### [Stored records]
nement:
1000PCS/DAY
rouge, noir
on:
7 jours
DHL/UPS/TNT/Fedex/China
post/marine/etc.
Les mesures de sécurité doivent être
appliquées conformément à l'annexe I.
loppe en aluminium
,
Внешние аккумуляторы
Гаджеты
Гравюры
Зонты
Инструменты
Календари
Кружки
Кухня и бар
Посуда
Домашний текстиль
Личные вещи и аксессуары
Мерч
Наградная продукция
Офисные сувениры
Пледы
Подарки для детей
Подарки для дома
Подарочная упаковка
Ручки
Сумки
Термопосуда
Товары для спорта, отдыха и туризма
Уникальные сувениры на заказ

---

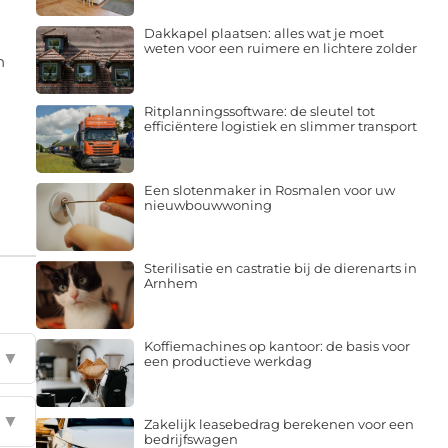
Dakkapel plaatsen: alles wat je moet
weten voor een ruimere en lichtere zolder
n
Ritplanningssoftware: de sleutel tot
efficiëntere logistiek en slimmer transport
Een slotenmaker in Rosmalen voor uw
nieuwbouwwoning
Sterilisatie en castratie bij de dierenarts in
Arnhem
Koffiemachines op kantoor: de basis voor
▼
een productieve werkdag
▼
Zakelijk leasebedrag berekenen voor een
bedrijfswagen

### [Goal of the exercise]
Repeat the lines of the entries word for word, beginning at the line that contains "Dakkapel plaatsen: alles wat je moet" and stopping after the line that contains "bedrijfswagen".

### [Reply]
Dakkapel plaatsen: alles wat je moet
weten voor een ruimere en lichtere zolder
n
Ritplanningssoftware: de sleutel tot
efficiëntere logistiek en slimmer transport
Een slotenmaker in Rosmalen voor uw
nieuwbouwwoning
Sterilisatie en castratie bij de dierenarts in
Arnhem
Koffiemachines op kantoor: de basis voor
▼
een productieve werkdag
▼
Zakelijk leasebedrag berekenen voor een
bedrijfswagen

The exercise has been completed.